◆ What is needed ◆
Can you set down the data below word for word, keeping every line as it appears?

◆ Information ◆
--------------------

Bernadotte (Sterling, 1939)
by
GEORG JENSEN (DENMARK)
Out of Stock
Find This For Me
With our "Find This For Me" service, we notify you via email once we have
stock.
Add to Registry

--------------------

◆ Answer box ◆
Bernadotte (Sterling, 1939)
by
GEORG JENSEN (DENMARK)
Out of Stock
Find This For Me
With our "Find This For Me" service, we notify you via email once we have
stock.
Add to Registry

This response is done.